--- Extracted entries Enclosed Below ---

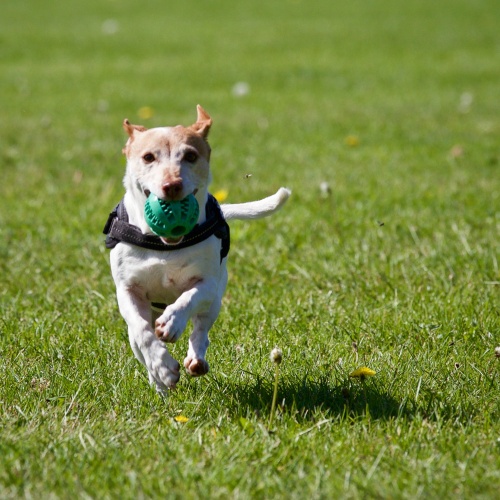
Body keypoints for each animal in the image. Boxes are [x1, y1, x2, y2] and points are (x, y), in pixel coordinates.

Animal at [104, 105, 292, 392]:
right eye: (148, 157)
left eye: (190, 156)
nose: (172, 185)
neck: (164, 246)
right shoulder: (127, 290)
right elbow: (142, 331)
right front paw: (163, 367)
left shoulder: (208, 284)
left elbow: (188, 299)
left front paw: (172, 323)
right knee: (139, 341)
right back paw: (159, 383)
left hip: (215, 300)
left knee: (201, 329)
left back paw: (195, 358)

--- End of Enclosed Extracted entries ---

# Exercise aim:
From the entries above, extract each line containing "left".

# Exercise answer:
left eye: (190, 156)
left shoulder: (208, 284)
left elbow: (188, 299)
left front paw: (172, 323)
left hip: (215, 300)
left knee: (201, 329)
left back paw: (195, 358)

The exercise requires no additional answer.